> **What you are asked to do**: Reproduce the records below without the pictures, swapping "Max intensity (dB)" for "Peak intensity (dB)" and leaving everything else unchanged.

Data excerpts
::::::::

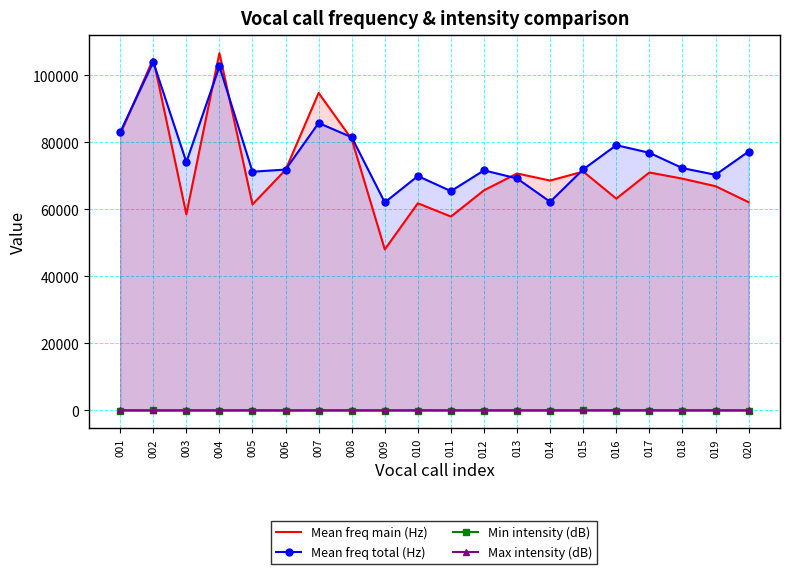

What is the difference between the Max intensity (dB) values at 019 and 010?

3.9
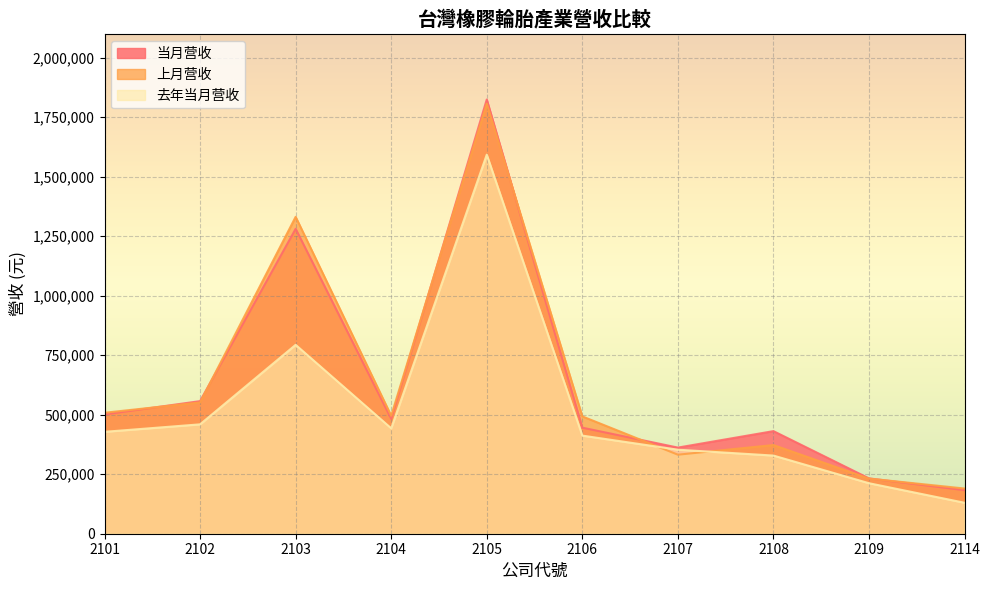

Reading right to left, what are all the values shown in this chart?

当月营收: 183054	232456	431078	361884	445556	1824383	482792	1281048	557155	501152
上月营收: 189878	231628	372549	332040	492890	1806967	495526	1331400	551579	508192
去年当月营收: 130038	212158	328359	352979	412219	1592716	442835	793619	459578	428116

::::::::

> **Exercise result**:
What is the difference between the Peak intensity (dB) values at 019 and 010?

3.9

Reading right to left, what are all the values shown in this chart?

当月营收: 183054	232456	431078	361884	445556	1824383	482792	1281048	557155	501152
上月营收: 189878	231628	372549	332040	492890	1806967	495526	1331400	551579	508192
去年当月营收: 130038	212158	328359	352979	412219	1592716	442835	793619	459578	428116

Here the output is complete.